Ce couple inséparable: liberté, responsabilité
Métier de création, la publicité est une expression de liberté, une liberté commerciale, certes, mais de pensée libre. Elle a besoin de liberté pour s'exercer utilement. Son impact est fort, son pouvoir est omni-présent, sa force de conviction est redoutable. D'où tout le poids de sa responsabilité. Autant qu'il exige une liberté d'expression, autant le discours publicitaire exige des règles d'exercice. L'Etat légifère, les professionnels s'édictent leurs codes de déontologie librement consentie, mais c'est l'autodiscipline qui l'applique. Cette philosophie centrale est au cœur du débat.
Souvent, on parle d'éthique, ce vocable d'origine grecque (Ethiqué: moeurs) qui, sous l'influence des philosophes (jusqu'à Spinoza dans Ethica), a pris de nouvelles dimensions traduites aujourd'hui dans différents domaines telles que la médecine à la faveur des débats sur la transplantation des organes et le clonage.
Ce sens moderne ne se confond ni avec le droit "produit d'un état souverain qui rend obligatoire un comportement", ni avec la déontologie "ensemble de règles de pratiques professionnelles", ni avec la préoccupation économique opposant le juste au rentable, ni encore avec la conscience professionnelle, cette "pratique volontaire de la morale", ou la morale modernisée en éthique. Nous avons l'habitude d'entendre que "le droit décide, la morale commande, l'éthique recommande". Ajoutons, l'autodiscipline assure et rassure.
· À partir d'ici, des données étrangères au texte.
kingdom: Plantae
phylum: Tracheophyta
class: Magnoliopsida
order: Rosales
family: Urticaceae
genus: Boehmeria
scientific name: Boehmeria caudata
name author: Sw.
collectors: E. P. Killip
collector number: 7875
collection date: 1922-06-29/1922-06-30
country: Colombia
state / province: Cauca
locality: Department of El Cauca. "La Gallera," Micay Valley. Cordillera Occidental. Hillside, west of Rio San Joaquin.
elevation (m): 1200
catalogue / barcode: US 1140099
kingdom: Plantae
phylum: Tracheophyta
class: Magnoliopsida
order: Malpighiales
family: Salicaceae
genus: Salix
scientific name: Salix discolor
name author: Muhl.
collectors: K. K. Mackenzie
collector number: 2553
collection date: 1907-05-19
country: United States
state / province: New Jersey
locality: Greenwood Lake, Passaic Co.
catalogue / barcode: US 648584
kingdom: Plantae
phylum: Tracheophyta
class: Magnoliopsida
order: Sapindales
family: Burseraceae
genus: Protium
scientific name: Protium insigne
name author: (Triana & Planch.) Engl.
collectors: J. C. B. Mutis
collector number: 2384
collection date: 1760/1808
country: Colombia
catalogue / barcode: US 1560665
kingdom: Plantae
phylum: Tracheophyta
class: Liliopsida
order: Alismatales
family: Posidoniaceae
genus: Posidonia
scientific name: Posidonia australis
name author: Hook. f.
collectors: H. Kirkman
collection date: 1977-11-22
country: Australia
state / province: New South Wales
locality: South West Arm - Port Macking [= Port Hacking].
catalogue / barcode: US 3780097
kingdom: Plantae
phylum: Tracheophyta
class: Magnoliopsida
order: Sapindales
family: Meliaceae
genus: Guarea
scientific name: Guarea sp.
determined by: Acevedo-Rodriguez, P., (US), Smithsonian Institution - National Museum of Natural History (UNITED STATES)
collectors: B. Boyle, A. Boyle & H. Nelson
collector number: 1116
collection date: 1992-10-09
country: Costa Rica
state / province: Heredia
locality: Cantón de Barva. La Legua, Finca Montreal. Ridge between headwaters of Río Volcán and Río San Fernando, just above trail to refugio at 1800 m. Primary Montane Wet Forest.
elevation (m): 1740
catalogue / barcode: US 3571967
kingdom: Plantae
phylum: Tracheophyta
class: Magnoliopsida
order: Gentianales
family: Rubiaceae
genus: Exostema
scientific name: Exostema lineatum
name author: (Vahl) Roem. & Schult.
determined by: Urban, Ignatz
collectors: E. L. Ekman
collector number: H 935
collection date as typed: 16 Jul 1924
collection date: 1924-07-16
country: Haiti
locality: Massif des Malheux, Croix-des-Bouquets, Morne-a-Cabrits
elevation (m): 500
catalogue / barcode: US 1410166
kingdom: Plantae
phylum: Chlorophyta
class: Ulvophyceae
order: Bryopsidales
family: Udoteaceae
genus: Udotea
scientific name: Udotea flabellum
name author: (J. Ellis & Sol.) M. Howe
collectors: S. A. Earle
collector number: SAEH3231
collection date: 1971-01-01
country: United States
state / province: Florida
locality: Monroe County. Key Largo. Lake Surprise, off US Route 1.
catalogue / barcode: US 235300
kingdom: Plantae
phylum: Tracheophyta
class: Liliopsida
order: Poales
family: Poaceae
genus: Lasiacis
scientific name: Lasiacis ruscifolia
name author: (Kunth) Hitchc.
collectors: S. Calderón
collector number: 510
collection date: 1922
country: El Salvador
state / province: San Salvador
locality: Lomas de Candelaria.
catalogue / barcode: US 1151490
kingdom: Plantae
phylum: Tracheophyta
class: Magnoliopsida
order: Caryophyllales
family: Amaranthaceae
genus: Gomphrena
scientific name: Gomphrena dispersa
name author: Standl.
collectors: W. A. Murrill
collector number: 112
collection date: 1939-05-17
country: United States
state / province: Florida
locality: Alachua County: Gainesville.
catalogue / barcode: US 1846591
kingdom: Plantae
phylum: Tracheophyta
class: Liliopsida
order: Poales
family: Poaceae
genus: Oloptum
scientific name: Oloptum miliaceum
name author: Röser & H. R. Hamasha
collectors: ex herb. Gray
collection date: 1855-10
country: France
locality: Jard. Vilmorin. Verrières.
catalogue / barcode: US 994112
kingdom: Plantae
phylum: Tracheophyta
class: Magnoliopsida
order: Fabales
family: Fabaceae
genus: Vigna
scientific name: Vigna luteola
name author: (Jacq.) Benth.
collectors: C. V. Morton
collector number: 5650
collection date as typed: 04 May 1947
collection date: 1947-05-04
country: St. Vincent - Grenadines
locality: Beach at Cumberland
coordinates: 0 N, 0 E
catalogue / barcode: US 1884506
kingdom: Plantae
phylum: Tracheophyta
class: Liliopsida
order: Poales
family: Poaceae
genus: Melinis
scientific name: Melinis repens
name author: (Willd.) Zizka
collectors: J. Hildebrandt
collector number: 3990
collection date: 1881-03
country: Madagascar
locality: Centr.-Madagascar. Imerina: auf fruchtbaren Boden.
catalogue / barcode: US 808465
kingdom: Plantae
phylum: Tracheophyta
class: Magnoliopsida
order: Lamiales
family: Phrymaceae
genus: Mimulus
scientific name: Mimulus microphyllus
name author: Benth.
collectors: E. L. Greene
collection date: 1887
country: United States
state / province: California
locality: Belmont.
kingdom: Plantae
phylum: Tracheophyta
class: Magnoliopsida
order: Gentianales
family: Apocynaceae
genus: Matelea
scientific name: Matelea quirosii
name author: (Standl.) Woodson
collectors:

Le Bureau de Vérification de la Publicité créé en France en… 1935, le premier code de pratiques loyales en matière de publicité élaboré en … 1937 et sans cesse actualisé par la Chambre de Commerce Internationale (CCI), les organismes d'autodisciplines en Europe, en Amérique du Nord et sur d'autres continents, tous agissent pour le même idéal. Une publicité conforme à la loi, décente, loyale, véridique qui assume sa responsabilité sociale, économique et culturelle, quelle que soit le support utilisé, quelque soit la technique activée. A l'égard des entreprises, des enfants et adolescents, des femmes, des communautés, en matière de consommation, de santé, d'environnement…
Il faut reconnaître qu'à ce jour, aucun incident significatif n'est venu perturber gravement la quiétude du paysage publicitaire tunisien. La prévention est de mise et seul le souci d'anticipation préside à cette démarche. Et, il en est temps. Si en Europe, sous l'effet de l'autodiscipline, le taux de réclamation est de 0,1%, nous devons nous employer à le réviser encore à la baisse en Tunisie.
C'est un signe de maturité et une démonstration de responsabilité que de voir les publicitaires tunisiens et leurs partenaires que sont principalement les annonceurs et les médias s'engager dans la protection du consommateur. Les principes devront s'aligner à la pratique universelle et le dispositif d'autodiscipline préconisé devrait garantir "l'indépendance, la transparence, l'accessibilité au système, le traitement effectifs des questions soulevées, la mise en application des règles d'autodiscipline et de la loi et la coopération avec tous les partenaires." Faire de la communication un vecteur de progrès économique et social, l'expression de notre identité, et un secteur à haute densité d'emplois de cadres, attirant les meilleurs et encourageant les talents: tel est notre vœu le plus cher.